One incident came at night.

Cox said he was driving when, for one reason or another, he made a U-turn. While doing so, he dropped his phone. When he reached down to grab it, blue lights. Cox said he was immediately asked to get out of his car for no reason. Next thing you know, his hands are on the hood. His car is being searched by a white officer. There's nothing illegal in the vehicle "but you don't know if he's going to plant something," Cox said.

After about 15 minutes, Cox was freed.

And relieved.

He had done nothing wrong. He'd simply dropped his phone.

But, still, he was scared.

"The black cop actually apologized to me," Cox said. "And how about this? If you were to grade that experience on a scale of 1 to 10, that's on the 2 or 3 side. Those experiences aren't me getting beat or slammed or anything. But I've witnessed those too."

Cox and I talked for nearly 30 minutes this weekend.

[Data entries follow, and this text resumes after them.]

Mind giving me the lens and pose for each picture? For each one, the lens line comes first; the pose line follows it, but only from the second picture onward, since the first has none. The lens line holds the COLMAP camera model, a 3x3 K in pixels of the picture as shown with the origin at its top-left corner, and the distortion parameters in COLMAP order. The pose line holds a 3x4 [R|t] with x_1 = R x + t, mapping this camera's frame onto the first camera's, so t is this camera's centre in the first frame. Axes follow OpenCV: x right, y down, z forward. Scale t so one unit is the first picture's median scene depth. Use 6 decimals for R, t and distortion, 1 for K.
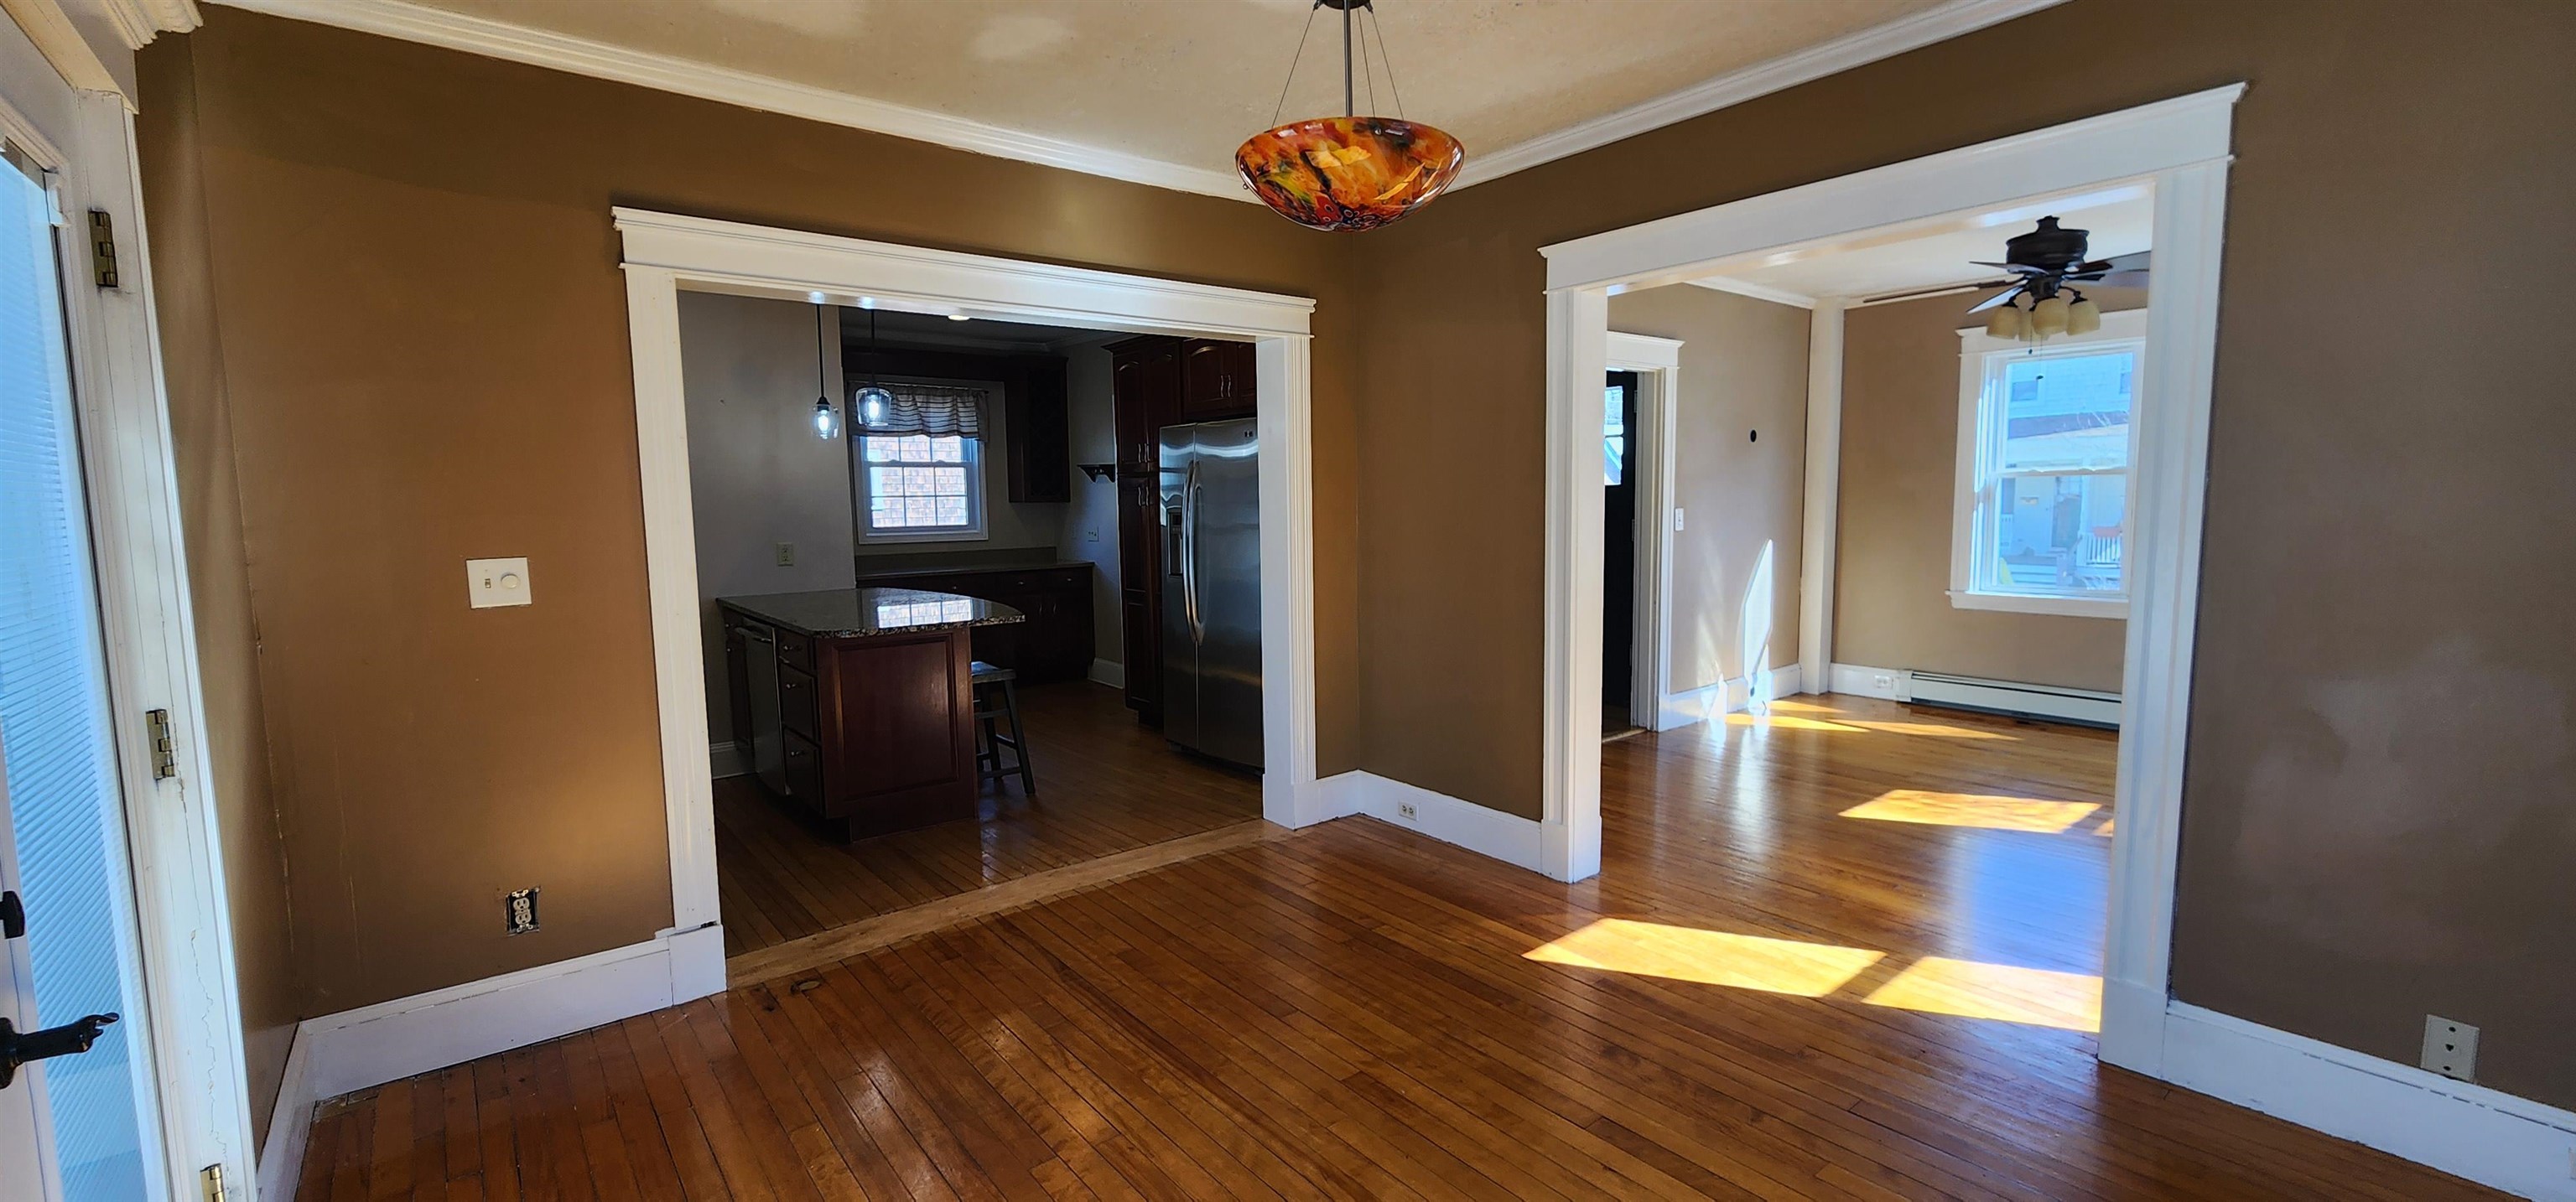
lens RADIAL K [[1060.4, 0, 1295.9], [0, 1060.4, 605.2], [0, 0, 1]] dist [-0.003231, 0.001028]
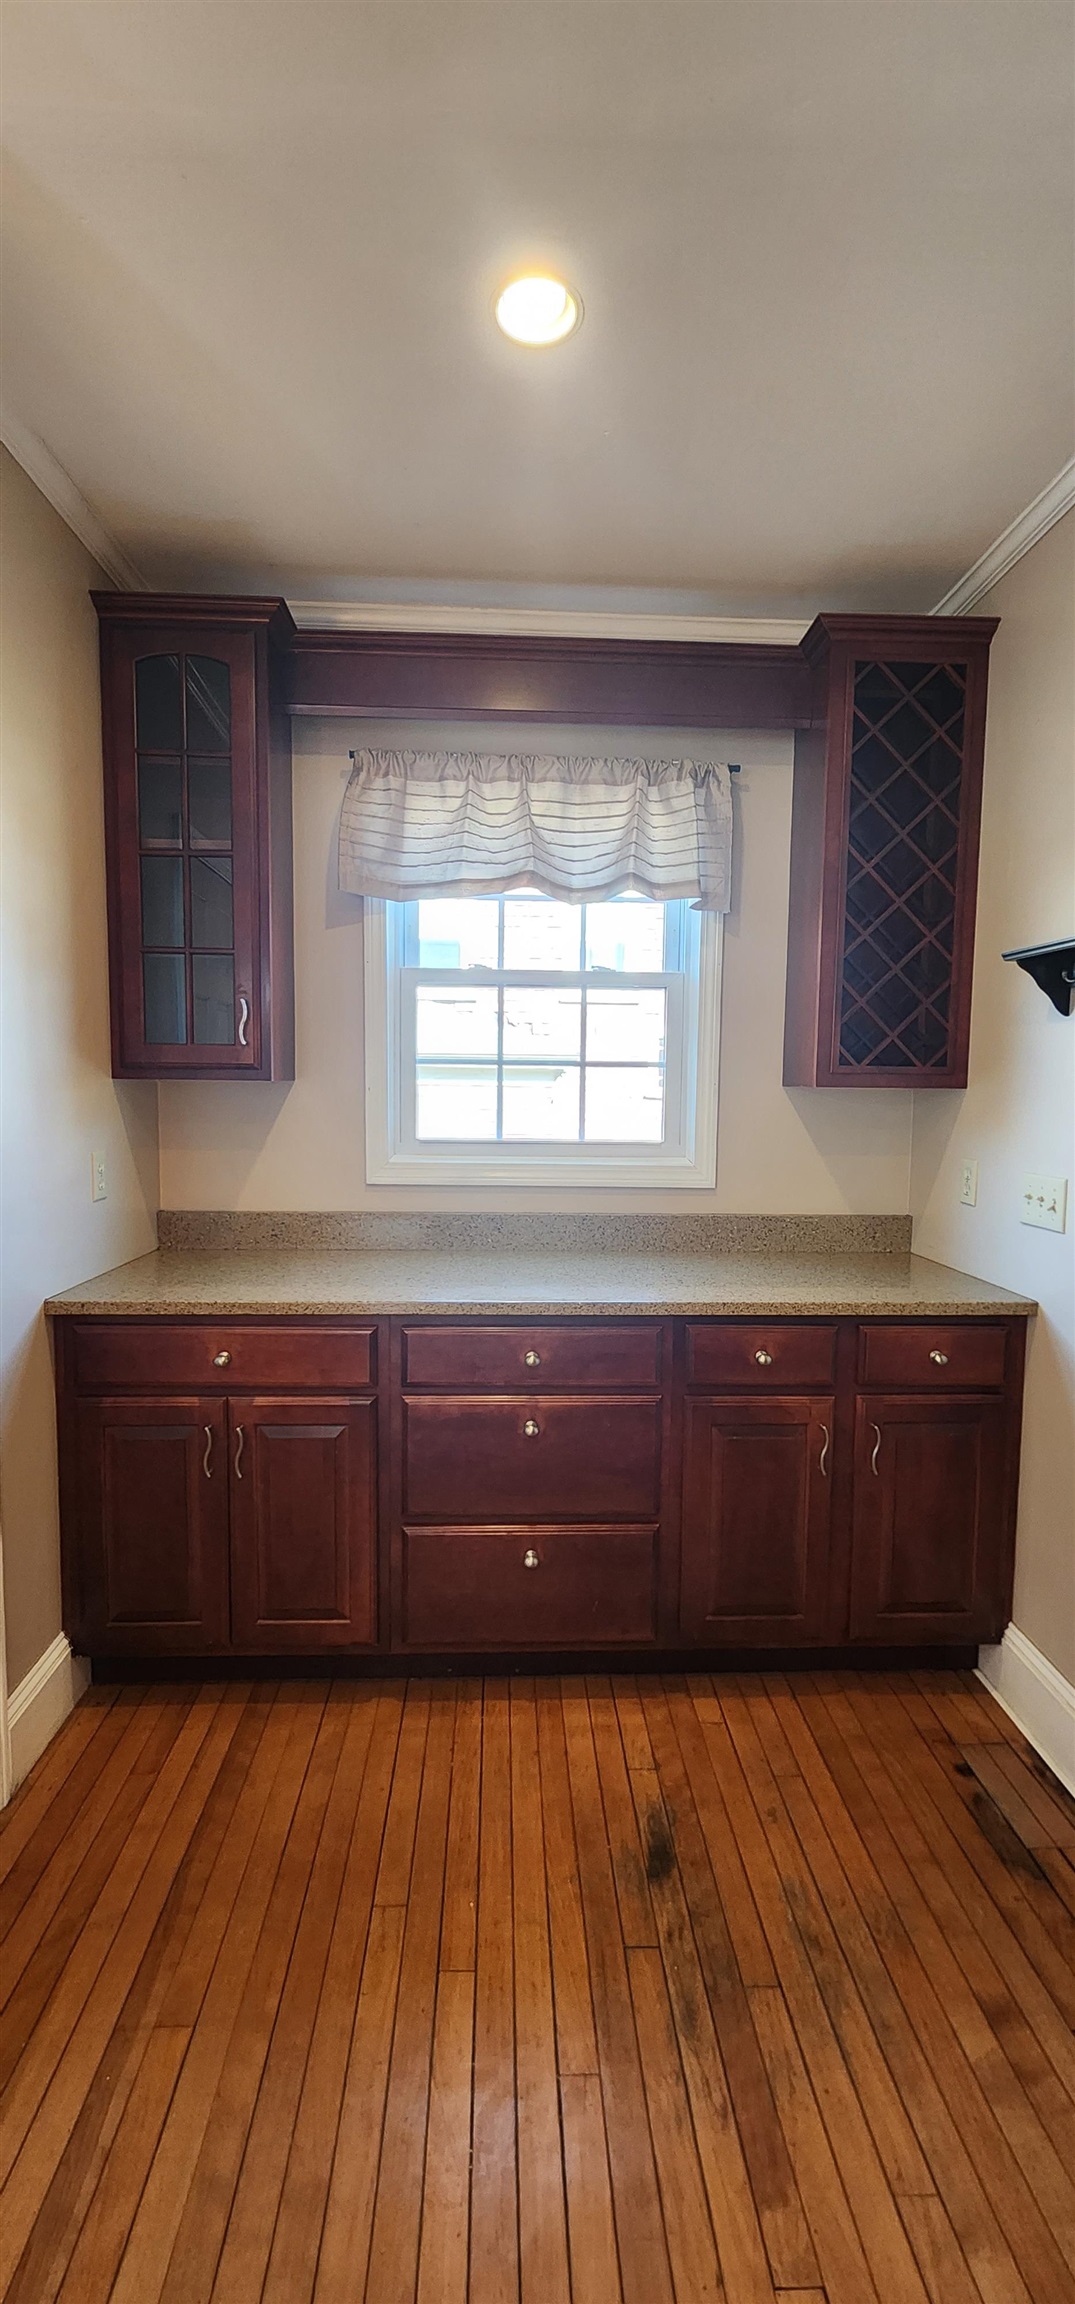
lens RADIAL K [[948.6, 0, 549.4], [0, 948.6, 1158.2], [0, 0, 1]] dist [-0.003231, 0.001028]
pose [[0.808547, 0.074130, -0.583744, -0.155148], [-0.087774, 0.996128, 0.004922, -0.071714], [0.581849, 0.047258, 0.811923, 0.740504]]
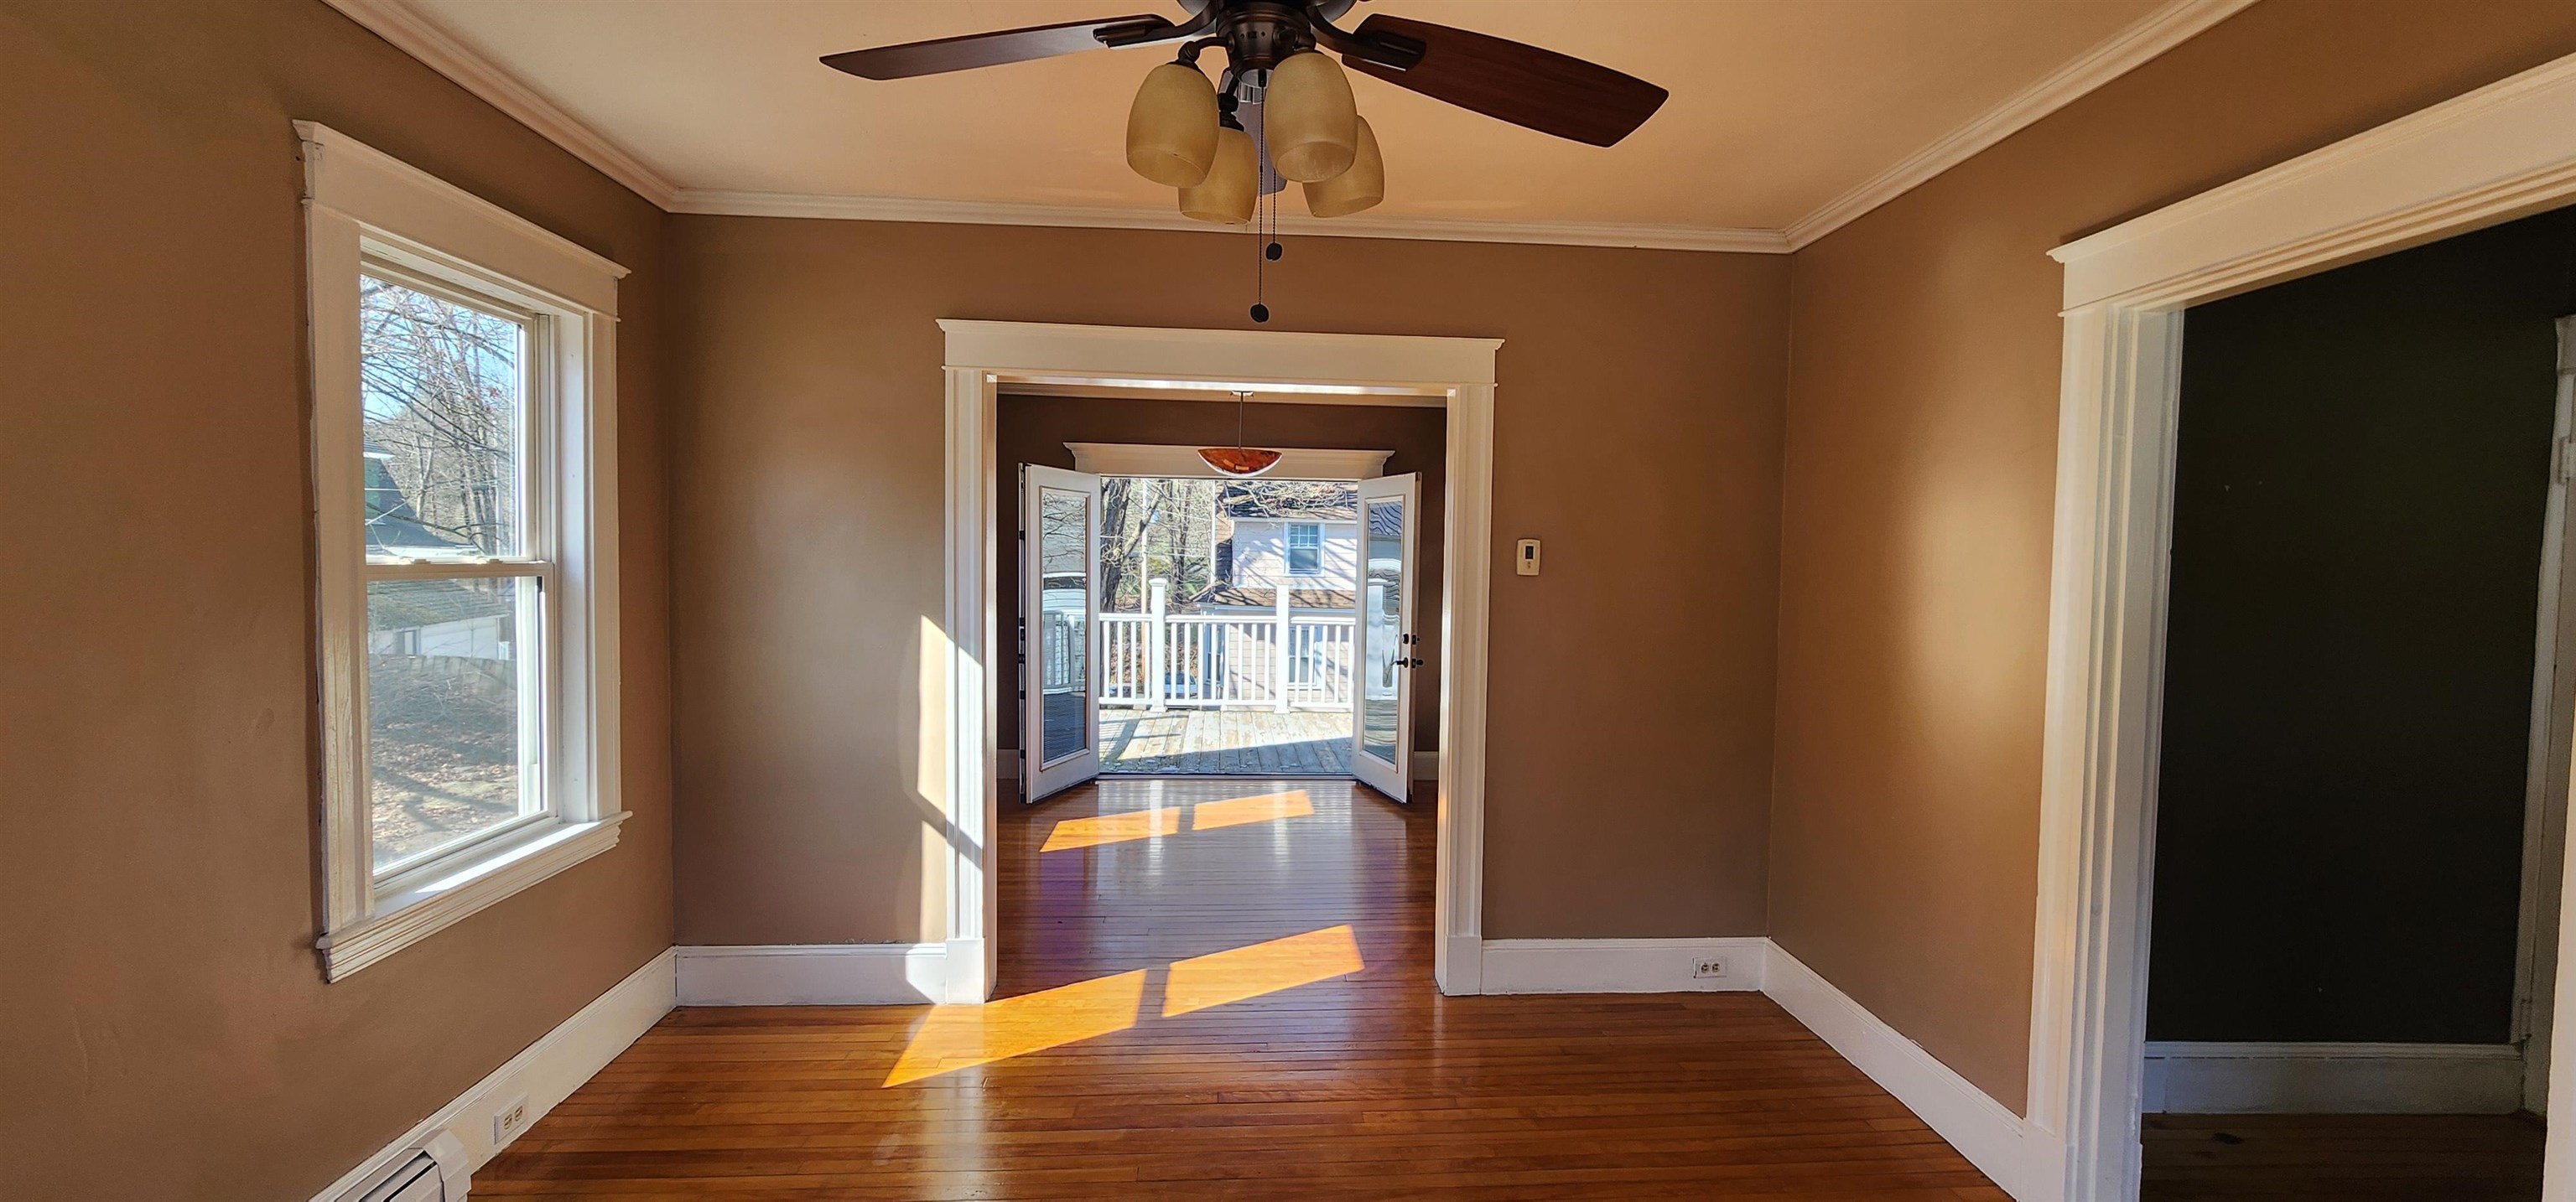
lens RADIAL K [[1060.4, 0, 1301.3], [0, 1060.4, 613.2], [0, 0, 1]] dist [-0.003231, 0.001028]
pose [[-0.578521, 0.050718, -0.814089, 0.550720], [-0.087114, 0.988515, 0.123491, -0.092596], [0.811002, 0.142361, -0.567458, 0.686259]]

We discussed how his mother started speaking to him about how to interact with police officers when he was about 6 years old and has never stopped because, Cox said, that's a conversation "all black mothers have with their black boys." We discussed the frustration that comes with watching nobody being held responsible for the killing of black Americans time and time again. And, yes, we discussed the many prominent white basketball coaches -- John Calipari, Tom Izzo, Bob Huggins, Mark Few, etc., -- who are now speaking out on the issue of racial inequality in numbers never before seen. Cox expressed gratitude for them and called it a "great step." But he emphasized it cannot be where the conversation stops.

"[Their statements] show a degree of empathy and it is duly noted by black people like myself," Cox said. "It's a powerful gesture. However, this thing will continue. Today, there will be a black man who is probably hurt, maimed or killed by a police officer. And there will be another one tomorrow. So what do we do then? What's the next step? Because it has to be more than a tweet."